→ Problem description
The answer must consist only of the lines from the line with "22-25 Sep 2010." to the line with "Julia Fiedorczuk has", both included, exactly as they stand below.
+++
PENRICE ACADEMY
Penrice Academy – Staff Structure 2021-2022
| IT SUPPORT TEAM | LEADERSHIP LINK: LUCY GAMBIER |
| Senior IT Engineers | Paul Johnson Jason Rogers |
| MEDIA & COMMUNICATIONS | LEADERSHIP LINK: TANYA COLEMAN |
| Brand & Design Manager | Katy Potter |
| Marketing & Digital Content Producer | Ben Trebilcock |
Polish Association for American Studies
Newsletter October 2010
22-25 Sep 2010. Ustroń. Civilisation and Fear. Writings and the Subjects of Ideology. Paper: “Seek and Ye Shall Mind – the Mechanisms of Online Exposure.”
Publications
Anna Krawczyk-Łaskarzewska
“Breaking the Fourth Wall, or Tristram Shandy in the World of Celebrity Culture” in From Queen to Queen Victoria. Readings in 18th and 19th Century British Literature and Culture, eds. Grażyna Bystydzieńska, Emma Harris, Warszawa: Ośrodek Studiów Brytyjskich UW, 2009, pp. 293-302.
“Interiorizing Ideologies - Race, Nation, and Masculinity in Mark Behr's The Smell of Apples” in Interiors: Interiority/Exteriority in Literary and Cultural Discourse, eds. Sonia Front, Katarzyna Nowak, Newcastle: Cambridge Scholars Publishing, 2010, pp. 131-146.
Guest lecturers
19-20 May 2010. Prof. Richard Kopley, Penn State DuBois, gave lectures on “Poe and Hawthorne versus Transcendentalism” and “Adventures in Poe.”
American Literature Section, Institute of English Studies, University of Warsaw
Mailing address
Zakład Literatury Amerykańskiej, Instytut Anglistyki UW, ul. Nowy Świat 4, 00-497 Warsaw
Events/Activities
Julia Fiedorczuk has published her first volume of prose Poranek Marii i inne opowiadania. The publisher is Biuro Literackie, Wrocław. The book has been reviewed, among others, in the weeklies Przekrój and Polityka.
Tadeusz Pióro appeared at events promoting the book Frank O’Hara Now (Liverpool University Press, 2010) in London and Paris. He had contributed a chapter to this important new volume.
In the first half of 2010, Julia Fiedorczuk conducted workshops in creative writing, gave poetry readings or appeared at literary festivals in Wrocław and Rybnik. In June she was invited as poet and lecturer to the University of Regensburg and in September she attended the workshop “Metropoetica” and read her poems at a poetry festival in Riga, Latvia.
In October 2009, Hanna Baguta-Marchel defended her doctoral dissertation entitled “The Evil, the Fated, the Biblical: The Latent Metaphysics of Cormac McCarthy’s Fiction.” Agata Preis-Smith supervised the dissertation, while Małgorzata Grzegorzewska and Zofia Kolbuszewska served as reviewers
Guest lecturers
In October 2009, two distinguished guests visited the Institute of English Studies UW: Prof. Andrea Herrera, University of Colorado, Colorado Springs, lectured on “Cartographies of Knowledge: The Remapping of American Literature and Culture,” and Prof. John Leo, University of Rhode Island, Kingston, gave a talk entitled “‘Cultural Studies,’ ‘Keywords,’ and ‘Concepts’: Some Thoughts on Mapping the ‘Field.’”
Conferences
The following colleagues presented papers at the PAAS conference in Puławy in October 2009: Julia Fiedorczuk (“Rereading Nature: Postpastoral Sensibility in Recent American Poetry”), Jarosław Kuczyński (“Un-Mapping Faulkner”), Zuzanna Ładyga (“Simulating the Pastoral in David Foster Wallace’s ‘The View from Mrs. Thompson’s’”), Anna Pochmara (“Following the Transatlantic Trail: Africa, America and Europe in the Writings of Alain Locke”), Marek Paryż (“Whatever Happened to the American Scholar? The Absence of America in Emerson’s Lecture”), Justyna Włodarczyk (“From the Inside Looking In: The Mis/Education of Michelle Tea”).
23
+++
→ Solution to this exercise
22-25 Sep 2010. Ustroń. Civilisation and Fear. Writings and the Subjects of Ideology. Paper: “Seek and Ye Shall Mind – the Mechanisms of Online Exposure.”
Publications
Anna Krawczyk-Łaskarzewska
“Breaking the Fourth Wall, or Tristram Shandy in the World of Celebrity Culture” in From Queen to Queen Victoria. Readings in 18th and 19th Century British Literature and Culture, eds. Grażyna Bystydzieńska, Emma Harris, Warszawa: Ośrodek Studiów Brytyjskich UW, 2009, pp. 293-302.
“Interiorizing Ideologies - Race, Nation, and Masculinity in Mark Behr's The Smell of Apples” in Interiors: Interiority/Exteriority in Literary and Cultural Discourse, eds. Sonia Front, Katarzyna Nowak, Newcastle: Cambridge Scholars Publishing, 2010, pp. 131-146.
Guest lecturers
19-20 May 2010. Prof. Richard Kopley, Penn State DuBois, gave lectures on “Poe and Hawthorne versus Transcendentalism” and “Adventures in Poe.”
American Literature Section, Institute of English Studies, University of Warsaw
Mailing address
Zakład Literatury Amerykańskiej, Instytut Anglistyki UW, ul. Nowy Świat 4, 00-497 Warsaw
Events/Activities
Julia Fiedorczuk has published her first volume of prose Poranek Marii i inne opowiadania. The publisher is Biuro Literackie, Wrocław. The book has been reviewed, among others, in the weeklies Przekrój and Polityka.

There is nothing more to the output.